Who do you think will benefit the most now that physicians voted overwhelmingly to label obesity as a disease that requires a range of interventions to advance treatment and prevention? Is it the drug companies, the physicians or is it the insurance companies? Although policies adopted by the House of Delegates have no legal standing, decisions are often referenced in influencing governmental bodies. This decision could have implications for provider reimbursement, public policy, patient stigma, and International Classification of Diseases coding.

“Obesity is a pathophysiologic disease. There is a treatment for this disease; it involves behavioral modifications, medications, and surgeons. Obesity affects minorities disproportionately,” said Jonathan Leffert, MD, alternate delegate for Endocrinology, Diabetes, and Metabolism. “The scientific evidence is overwhelming.

“There’s new hope for heavy people desperate to lose weight. Many insurers are stepping up their coverage of obesity.

Is President Obama’s Affordable Care Act (Obamacare) wrong to ask for more screening and counseling for obesity covered under a preventive services benefit?  One in 3 Americans are 35 pounds overweight which is a BMI of 30 or above.  Obamacare will essentially force Americans to lose weight through incentives provided by employers and insurance corporations.
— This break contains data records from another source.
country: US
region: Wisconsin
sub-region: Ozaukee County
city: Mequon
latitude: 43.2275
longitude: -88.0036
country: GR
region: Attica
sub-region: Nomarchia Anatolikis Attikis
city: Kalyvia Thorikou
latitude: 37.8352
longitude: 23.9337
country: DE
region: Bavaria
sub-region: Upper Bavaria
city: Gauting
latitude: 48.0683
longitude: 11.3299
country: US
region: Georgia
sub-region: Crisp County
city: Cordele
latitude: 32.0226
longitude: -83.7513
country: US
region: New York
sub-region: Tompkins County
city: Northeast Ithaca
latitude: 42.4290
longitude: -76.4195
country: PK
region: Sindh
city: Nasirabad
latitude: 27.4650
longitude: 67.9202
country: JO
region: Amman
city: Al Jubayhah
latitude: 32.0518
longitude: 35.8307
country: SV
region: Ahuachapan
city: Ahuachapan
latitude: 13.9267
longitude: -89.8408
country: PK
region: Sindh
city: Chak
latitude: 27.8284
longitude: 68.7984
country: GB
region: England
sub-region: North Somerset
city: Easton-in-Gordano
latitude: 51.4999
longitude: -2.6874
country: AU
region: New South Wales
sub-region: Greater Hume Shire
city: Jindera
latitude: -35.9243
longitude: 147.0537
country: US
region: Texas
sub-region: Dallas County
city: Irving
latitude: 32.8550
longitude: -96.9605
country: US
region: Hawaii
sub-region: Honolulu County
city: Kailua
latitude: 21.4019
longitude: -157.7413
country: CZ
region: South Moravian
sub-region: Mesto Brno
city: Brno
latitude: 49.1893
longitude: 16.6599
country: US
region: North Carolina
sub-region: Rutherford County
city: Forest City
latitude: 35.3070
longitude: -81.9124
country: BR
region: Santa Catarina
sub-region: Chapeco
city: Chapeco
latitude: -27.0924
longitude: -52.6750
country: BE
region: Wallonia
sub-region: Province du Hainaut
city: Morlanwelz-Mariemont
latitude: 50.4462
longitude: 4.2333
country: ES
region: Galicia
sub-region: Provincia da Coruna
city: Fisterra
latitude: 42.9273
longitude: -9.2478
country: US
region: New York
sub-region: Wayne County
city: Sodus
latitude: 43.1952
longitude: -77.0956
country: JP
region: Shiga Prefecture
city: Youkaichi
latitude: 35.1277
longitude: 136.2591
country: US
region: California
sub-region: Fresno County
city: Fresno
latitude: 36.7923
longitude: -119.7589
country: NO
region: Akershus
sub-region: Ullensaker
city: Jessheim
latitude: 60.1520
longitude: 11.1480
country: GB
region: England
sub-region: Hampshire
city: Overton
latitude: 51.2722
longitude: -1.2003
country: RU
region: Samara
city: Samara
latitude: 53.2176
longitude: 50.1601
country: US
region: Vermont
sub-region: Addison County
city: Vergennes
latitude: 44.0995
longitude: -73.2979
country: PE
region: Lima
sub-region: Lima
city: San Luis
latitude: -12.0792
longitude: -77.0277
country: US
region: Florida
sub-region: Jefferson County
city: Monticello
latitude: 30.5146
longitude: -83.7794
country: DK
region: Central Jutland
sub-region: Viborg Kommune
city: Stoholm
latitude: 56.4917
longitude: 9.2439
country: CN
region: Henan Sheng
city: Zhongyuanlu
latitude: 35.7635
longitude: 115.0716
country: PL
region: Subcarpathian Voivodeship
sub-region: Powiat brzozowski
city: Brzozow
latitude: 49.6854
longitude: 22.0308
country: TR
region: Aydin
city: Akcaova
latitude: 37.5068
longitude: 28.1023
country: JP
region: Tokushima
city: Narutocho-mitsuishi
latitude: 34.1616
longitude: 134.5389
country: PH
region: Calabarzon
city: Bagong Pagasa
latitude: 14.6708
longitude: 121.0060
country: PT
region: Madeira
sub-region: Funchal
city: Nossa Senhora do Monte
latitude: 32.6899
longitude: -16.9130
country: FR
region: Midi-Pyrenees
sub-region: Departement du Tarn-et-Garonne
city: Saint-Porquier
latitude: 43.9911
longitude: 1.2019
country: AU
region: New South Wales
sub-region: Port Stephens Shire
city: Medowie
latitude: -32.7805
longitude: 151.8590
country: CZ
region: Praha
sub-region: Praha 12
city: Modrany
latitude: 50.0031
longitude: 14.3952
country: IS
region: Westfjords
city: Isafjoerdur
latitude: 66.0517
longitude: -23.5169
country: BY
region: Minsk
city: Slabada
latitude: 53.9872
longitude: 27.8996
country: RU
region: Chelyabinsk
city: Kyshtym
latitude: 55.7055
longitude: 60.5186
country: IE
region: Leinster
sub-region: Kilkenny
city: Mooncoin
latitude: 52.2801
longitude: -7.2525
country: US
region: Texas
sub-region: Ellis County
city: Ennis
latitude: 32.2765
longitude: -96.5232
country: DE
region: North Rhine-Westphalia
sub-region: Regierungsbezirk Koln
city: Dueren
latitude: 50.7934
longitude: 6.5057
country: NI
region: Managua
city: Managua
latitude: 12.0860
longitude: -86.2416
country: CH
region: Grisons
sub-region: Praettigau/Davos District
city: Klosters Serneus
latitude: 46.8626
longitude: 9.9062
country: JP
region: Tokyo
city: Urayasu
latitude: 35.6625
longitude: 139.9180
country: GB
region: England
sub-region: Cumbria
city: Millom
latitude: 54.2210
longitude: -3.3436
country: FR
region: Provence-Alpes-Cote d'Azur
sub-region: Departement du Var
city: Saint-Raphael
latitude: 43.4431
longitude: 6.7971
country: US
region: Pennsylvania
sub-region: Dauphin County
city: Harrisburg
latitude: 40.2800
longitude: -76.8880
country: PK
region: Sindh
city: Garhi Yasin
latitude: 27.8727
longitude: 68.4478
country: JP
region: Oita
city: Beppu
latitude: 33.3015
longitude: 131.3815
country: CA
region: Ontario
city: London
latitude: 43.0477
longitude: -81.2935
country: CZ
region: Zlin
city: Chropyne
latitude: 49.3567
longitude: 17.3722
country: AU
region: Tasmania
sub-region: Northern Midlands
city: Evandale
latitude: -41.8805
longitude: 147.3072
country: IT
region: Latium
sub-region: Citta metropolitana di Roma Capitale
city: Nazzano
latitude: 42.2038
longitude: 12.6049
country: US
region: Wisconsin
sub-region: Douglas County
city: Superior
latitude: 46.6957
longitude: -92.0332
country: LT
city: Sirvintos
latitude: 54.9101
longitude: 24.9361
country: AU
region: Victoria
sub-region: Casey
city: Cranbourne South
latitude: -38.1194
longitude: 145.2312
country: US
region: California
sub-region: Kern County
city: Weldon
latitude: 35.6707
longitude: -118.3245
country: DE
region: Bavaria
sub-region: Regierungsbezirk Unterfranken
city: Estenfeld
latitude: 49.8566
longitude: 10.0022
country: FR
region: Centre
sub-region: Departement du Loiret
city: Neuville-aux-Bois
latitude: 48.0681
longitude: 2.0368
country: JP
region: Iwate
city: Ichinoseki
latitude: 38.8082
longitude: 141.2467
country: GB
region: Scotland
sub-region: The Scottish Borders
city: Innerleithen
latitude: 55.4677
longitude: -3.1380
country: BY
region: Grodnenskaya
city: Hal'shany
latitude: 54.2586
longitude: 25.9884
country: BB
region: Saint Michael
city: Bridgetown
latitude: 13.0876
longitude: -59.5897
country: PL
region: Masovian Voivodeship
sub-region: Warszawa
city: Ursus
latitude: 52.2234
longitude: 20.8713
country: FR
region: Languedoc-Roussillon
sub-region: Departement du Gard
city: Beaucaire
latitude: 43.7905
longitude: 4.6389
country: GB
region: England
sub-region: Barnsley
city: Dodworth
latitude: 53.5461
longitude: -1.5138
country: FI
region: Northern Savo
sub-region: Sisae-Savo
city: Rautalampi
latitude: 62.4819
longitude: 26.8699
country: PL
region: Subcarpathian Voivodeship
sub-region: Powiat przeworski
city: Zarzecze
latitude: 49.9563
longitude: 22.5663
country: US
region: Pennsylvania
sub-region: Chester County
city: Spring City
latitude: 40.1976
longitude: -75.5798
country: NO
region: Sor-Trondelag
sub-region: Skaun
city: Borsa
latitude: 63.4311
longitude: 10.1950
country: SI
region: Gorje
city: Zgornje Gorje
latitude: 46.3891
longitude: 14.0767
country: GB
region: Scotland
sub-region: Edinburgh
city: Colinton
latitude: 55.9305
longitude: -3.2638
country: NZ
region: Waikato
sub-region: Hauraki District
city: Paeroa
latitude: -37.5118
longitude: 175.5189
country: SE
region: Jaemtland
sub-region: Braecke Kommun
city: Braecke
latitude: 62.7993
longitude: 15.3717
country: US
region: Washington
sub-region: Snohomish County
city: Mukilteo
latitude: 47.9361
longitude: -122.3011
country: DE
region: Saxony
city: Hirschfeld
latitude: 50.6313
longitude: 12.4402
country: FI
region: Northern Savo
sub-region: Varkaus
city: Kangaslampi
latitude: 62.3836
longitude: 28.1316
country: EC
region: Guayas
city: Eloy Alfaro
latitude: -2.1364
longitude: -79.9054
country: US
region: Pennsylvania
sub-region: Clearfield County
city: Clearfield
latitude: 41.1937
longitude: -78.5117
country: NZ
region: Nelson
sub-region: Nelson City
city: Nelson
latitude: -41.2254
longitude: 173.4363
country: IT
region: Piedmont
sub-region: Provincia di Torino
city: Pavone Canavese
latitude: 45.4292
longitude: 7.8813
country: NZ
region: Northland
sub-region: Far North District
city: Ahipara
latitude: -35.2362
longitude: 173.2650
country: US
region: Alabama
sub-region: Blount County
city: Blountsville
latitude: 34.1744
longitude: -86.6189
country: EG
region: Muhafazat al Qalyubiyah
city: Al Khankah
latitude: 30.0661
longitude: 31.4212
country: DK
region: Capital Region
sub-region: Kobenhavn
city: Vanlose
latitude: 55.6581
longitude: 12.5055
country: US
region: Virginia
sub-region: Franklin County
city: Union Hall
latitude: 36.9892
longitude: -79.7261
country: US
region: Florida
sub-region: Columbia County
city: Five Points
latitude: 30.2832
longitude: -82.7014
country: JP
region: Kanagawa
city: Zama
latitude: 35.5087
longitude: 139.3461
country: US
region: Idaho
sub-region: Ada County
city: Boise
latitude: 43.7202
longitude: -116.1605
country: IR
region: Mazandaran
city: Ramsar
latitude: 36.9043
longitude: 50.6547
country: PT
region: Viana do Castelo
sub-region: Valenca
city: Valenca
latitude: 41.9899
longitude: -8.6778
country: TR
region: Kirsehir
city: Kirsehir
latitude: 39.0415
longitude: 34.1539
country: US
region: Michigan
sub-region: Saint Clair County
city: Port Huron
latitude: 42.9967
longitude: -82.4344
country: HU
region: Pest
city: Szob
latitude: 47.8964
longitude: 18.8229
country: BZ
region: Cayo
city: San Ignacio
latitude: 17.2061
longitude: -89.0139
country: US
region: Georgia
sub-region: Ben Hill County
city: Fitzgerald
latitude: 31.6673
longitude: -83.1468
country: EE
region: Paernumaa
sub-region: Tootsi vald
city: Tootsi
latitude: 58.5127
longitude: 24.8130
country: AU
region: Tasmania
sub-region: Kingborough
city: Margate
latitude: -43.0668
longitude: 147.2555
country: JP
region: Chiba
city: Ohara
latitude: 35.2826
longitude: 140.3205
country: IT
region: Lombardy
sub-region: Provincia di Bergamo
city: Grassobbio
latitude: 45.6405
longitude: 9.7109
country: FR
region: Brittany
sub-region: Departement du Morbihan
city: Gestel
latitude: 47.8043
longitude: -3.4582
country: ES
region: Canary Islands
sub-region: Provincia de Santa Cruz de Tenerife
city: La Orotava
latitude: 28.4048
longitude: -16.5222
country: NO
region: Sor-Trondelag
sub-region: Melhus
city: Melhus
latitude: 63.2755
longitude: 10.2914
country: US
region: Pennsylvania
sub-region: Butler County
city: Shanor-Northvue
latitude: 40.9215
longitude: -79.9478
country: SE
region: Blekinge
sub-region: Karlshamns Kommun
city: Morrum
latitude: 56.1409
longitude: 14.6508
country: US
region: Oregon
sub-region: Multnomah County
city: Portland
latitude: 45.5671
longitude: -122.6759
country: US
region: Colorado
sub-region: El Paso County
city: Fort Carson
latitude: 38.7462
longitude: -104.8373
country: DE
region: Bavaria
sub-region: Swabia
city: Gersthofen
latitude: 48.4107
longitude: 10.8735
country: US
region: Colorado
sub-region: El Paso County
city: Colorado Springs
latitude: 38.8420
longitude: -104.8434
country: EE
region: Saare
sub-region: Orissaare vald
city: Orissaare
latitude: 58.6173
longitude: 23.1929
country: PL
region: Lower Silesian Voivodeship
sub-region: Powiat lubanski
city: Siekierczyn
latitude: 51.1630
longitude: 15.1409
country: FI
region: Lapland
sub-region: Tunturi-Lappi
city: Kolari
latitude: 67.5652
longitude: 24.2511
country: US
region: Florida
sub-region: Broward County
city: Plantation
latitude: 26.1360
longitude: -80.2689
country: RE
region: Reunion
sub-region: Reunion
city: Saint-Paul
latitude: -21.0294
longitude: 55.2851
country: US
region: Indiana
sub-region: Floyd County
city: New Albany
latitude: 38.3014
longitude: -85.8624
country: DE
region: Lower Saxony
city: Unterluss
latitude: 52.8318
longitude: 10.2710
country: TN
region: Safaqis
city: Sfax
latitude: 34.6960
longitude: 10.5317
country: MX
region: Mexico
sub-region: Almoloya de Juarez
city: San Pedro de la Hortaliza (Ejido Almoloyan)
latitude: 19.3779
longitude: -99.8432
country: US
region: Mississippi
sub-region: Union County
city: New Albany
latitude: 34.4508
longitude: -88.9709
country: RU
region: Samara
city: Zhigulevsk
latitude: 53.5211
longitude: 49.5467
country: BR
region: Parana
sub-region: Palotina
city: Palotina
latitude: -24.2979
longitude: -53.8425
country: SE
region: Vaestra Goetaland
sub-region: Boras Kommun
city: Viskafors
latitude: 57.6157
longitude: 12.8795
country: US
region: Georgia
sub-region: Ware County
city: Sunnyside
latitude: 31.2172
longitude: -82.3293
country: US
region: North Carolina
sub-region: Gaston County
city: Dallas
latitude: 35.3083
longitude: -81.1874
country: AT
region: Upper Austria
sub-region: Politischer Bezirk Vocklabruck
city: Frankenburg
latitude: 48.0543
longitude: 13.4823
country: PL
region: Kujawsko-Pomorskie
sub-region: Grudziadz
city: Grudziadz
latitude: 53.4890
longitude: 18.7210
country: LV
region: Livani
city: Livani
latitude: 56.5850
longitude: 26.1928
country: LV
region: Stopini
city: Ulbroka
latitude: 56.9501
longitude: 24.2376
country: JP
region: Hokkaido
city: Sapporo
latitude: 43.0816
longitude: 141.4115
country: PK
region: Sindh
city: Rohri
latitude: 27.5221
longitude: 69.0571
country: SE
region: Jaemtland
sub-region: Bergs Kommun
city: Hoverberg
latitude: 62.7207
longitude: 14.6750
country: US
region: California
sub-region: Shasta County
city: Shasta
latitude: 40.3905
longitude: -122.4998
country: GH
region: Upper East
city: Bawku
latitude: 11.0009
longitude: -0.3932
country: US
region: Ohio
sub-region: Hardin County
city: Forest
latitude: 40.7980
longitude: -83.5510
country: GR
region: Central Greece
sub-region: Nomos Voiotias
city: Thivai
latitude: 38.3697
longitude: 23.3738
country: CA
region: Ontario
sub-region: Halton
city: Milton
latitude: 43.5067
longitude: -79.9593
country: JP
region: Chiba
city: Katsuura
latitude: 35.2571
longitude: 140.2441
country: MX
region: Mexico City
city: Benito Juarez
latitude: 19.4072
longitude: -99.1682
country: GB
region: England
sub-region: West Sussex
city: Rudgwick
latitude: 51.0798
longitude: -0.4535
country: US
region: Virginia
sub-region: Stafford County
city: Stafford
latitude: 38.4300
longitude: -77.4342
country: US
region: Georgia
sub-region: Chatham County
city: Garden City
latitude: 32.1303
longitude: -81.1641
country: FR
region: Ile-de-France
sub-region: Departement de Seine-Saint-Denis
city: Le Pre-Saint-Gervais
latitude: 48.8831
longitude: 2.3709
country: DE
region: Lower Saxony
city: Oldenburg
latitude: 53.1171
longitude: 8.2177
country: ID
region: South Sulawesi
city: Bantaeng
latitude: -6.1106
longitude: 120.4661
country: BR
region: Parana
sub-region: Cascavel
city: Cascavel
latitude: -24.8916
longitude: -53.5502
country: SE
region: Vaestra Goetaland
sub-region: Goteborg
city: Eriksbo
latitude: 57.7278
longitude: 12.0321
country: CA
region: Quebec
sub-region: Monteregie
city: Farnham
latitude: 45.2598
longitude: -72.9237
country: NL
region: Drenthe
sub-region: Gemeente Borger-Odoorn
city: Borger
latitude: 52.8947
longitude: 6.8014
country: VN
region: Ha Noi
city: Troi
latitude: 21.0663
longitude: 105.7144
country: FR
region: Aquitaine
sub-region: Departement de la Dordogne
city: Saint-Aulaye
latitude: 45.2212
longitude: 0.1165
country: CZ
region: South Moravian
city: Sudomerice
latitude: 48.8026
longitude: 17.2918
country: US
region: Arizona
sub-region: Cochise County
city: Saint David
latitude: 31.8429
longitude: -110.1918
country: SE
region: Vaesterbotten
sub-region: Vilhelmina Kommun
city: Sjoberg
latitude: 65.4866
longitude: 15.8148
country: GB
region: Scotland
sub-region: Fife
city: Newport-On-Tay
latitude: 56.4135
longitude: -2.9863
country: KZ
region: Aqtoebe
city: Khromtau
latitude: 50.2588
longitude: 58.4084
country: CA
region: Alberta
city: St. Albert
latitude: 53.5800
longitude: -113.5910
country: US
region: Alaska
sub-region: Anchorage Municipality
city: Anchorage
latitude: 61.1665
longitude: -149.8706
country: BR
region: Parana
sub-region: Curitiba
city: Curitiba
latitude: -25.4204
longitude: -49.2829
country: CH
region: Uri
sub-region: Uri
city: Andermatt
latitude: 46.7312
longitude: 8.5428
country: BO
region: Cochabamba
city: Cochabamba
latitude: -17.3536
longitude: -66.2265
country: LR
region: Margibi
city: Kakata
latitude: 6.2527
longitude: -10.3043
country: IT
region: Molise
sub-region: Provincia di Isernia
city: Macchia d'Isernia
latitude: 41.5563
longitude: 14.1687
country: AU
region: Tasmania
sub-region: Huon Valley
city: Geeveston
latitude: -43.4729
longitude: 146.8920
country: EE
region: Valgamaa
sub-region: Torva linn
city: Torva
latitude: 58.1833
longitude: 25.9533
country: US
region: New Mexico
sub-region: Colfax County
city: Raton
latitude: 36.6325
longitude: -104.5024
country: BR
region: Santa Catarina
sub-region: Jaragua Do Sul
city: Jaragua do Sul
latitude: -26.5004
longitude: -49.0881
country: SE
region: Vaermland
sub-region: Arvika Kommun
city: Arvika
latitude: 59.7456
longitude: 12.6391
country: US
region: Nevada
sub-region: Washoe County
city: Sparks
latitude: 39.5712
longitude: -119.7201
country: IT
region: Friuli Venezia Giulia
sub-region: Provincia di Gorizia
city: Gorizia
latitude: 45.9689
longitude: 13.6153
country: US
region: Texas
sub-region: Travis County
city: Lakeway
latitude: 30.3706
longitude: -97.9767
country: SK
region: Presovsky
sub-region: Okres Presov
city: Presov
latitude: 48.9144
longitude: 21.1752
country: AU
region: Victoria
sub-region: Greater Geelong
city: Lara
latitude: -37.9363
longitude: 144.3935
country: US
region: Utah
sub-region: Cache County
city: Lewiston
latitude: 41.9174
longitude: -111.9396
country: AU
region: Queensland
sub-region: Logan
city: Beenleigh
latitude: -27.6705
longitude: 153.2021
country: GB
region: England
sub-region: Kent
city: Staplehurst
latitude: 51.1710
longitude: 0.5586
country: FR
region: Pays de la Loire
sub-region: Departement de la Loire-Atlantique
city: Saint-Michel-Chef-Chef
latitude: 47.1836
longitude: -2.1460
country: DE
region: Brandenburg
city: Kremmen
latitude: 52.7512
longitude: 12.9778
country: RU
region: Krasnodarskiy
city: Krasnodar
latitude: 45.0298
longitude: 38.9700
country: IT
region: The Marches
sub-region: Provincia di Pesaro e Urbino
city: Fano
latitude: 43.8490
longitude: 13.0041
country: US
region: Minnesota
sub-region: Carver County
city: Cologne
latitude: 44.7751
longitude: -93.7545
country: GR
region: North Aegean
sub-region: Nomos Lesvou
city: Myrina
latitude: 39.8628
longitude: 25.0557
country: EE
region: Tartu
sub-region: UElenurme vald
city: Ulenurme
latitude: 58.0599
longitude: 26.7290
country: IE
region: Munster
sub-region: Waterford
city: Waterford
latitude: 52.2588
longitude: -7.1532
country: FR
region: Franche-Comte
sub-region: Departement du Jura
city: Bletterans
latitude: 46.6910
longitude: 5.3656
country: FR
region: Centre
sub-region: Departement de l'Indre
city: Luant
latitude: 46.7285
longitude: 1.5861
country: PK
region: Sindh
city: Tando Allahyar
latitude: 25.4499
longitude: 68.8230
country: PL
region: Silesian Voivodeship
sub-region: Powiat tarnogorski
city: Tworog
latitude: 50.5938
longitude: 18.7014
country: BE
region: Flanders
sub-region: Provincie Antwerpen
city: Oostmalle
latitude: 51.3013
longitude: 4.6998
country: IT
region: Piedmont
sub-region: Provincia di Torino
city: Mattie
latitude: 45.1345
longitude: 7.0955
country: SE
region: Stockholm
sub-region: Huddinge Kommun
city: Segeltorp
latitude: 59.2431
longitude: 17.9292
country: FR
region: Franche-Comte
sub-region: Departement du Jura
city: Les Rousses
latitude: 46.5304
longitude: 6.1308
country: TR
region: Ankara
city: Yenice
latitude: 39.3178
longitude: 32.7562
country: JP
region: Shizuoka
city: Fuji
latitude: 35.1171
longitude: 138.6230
By law, beginning in January 2014, you can be grandfathered into the program that develops plans to combat obesity with severe monitoring of your body mass index (BMI). This information will dictate how you are dealt with and what medical care services you are eligible for. Now that the American Medical Association (AMA) determined that obesity is a disease, and not a condition that you are able to control, do you believe that simply being obese means you have a disease? Does having the obesity disease mean you have to take new drugs to cure it?

Some insurance companies have helped obese patients fight fat for years. They’ve offered weight-loss and wellness programs at businesses, schools and in communities. Some have paid for prescription obesity medications and even covered expensive bariatric surgeries, including gastric bypass.

But now most insurance plans are required to help obese patients try to lose weight under President Obama’s health care law. Exactly how they do it is up to the individual plans.